This is the first phase of a multipart rollout that will span the next few months: the currently browsable stock includes miscellaneous new releases from the past 8+ months (we have a lot of catching up to do), plus approximately a third of our backstock. Note that we’ve reduced/slashed prices on many titles and will continue to do so in order to make room for new stock. We’ll also be expanding / tweaking / improving / debugging the site itself (for example, we still have work to do on the automated international postage system, not to mention the inevitable inventory discrepancies that come with transferring an ancient and massive database to a new system).

Over the next few months, as we take inventory, clean house, and delve into our storage, we will be uploading thousands of additional items, gradually, on a near-daily basis. This will include the majority of the LPs, as well as many titles, in all formats, once thought long-gone. Many currently “sold out” items are likely to resurface.
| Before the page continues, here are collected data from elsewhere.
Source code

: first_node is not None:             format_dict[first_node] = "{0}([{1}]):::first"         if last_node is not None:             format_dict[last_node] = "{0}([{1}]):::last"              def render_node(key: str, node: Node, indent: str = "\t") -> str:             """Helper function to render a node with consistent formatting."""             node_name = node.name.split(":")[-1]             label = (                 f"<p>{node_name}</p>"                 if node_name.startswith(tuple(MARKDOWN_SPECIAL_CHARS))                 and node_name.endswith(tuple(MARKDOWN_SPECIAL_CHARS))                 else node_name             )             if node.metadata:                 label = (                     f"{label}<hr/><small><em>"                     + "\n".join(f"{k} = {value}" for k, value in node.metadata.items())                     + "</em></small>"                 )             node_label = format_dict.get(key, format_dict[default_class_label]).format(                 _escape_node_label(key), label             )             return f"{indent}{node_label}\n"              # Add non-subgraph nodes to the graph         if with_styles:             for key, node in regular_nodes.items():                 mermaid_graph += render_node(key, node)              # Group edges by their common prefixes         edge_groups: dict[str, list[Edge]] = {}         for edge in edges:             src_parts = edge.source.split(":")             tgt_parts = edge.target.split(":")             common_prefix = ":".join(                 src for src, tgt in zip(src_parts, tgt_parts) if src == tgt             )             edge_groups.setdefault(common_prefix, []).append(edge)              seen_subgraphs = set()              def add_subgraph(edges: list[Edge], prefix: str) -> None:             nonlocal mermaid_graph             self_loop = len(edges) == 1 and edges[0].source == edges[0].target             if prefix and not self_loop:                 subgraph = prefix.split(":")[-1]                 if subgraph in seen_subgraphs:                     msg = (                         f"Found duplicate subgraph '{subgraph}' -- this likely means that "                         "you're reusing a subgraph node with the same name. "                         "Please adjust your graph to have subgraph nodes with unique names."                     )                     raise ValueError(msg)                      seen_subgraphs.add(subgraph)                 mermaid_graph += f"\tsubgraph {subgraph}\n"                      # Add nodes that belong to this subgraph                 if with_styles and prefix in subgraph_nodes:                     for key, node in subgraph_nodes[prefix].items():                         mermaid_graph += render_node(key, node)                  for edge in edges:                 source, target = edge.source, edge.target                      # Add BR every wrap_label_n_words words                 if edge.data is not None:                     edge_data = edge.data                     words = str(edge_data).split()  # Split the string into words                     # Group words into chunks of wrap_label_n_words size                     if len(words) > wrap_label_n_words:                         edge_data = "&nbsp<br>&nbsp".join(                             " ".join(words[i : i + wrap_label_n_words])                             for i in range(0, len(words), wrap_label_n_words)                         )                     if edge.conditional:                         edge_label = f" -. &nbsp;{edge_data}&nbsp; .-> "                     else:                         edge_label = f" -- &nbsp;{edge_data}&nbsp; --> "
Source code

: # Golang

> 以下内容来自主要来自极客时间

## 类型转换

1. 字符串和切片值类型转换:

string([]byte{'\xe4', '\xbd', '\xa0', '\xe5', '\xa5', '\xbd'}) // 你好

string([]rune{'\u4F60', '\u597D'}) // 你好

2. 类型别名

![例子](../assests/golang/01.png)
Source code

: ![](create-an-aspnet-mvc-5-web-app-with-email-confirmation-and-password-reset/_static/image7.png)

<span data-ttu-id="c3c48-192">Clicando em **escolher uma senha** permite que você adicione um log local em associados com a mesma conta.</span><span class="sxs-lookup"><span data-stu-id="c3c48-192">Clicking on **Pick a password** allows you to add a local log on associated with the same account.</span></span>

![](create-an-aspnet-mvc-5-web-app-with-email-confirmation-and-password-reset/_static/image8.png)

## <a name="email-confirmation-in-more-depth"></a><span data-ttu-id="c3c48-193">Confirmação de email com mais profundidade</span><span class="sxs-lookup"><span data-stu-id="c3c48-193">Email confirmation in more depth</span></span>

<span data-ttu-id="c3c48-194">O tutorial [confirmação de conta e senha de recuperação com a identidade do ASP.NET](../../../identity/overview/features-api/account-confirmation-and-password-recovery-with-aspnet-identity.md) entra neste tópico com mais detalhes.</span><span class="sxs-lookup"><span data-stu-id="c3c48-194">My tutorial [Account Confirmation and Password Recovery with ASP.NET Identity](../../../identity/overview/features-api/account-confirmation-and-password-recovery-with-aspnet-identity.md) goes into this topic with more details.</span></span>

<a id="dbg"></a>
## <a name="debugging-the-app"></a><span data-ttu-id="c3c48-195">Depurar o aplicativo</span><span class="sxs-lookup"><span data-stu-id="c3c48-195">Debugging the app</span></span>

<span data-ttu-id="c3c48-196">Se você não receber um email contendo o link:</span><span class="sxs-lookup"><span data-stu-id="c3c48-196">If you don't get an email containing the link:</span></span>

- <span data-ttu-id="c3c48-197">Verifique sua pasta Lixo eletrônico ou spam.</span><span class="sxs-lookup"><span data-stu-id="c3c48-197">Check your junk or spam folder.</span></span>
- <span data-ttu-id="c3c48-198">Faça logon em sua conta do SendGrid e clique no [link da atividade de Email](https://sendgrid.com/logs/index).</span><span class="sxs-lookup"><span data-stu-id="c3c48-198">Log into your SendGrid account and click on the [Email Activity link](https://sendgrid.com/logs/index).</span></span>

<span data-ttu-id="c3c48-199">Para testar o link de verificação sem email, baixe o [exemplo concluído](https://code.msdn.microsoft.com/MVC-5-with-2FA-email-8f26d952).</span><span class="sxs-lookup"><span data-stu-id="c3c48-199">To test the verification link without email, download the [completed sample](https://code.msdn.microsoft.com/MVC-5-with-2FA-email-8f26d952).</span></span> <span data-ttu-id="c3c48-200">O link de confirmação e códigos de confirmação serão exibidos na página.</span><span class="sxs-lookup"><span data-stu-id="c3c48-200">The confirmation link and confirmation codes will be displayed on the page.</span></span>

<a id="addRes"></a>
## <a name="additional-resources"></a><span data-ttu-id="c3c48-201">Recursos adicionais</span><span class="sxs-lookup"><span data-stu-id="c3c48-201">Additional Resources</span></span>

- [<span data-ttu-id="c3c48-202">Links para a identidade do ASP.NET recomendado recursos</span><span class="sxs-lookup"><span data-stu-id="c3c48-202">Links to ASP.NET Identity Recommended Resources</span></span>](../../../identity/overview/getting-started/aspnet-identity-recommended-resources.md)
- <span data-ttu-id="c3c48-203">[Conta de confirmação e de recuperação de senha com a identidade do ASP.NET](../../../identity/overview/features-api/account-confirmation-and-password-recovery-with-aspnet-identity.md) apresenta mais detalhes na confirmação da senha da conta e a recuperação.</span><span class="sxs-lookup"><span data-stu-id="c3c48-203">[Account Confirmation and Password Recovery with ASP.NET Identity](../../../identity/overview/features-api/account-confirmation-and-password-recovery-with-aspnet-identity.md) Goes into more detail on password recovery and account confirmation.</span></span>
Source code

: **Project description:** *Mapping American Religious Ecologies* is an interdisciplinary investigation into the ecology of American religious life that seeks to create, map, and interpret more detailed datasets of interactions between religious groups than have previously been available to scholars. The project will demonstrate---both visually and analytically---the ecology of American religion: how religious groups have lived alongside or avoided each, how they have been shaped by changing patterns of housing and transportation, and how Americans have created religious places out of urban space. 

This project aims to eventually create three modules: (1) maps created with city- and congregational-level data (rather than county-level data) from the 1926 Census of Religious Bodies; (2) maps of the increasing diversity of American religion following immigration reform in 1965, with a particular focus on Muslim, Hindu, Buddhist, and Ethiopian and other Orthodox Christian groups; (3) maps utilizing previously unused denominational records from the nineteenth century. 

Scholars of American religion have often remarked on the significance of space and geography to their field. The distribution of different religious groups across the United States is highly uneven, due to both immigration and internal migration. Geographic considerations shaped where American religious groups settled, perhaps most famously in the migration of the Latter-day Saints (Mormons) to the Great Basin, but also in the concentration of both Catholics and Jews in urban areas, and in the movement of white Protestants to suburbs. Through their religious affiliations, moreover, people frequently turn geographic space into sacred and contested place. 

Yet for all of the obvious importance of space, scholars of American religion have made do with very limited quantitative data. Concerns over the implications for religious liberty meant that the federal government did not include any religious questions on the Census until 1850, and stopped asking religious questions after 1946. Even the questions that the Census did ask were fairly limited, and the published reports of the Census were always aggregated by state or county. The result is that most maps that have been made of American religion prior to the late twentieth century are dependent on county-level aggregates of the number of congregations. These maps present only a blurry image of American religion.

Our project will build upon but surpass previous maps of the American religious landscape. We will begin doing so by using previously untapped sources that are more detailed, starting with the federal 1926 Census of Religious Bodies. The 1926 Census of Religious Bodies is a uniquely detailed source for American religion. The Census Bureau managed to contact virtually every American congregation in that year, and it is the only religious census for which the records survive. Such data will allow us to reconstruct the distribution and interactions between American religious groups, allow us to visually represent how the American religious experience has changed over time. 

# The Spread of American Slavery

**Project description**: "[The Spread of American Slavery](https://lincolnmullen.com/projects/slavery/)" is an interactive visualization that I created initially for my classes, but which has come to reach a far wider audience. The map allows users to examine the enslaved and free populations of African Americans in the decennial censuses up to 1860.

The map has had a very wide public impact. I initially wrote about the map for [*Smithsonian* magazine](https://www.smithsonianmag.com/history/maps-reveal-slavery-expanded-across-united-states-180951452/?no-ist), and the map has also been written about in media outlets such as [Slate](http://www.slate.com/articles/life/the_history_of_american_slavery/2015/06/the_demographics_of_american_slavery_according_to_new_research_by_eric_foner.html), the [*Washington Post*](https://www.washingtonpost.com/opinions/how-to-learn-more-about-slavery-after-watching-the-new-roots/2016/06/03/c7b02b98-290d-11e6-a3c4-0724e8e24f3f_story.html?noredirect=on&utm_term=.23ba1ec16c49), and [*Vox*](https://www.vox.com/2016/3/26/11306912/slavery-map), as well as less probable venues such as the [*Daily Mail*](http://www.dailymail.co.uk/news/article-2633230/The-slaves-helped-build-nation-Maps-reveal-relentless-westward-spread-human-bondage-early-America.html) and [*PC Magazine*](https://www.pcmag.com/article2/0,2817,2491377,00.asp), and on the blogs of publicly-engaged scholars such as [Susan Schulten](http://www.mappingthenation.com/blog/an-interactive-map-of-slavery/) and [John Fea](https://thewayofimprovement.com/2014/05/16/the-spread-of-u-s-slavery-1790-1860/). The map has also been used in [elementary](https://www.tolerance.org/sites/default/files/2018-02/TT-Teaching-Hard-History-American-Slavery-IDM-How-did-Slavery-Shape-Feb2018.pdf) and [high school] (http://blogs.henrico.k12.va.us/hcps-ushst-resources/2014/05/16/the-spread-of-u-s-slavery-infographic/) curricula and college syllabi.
Finally, once our general backstock is up (probably in the next two or three months) we’ll begin making our extensive stockpile of rarities available online for the first time: tons of random out-of-print titles, "deadstock," warehouse finds, secondhand collectibles, etc., accumulated over the past few decades.

Frequent/returning customers will be getting early access to these items. Details to follow on how this will work (a priority mailing list? a 'frequent flyer'-like program?), but it will not be based on dollars spent. We want to reward those who consistently support us, especially in the discogs marketplace era (to those who show up trying to poach five copies of a one-off rarity, and nothing else, ever… ¯\_(ツ)_/¯ ).

So—we suggest you take some time to dig through the site—even we’ve been surprised by what’s been turning up, and there’s much more to come.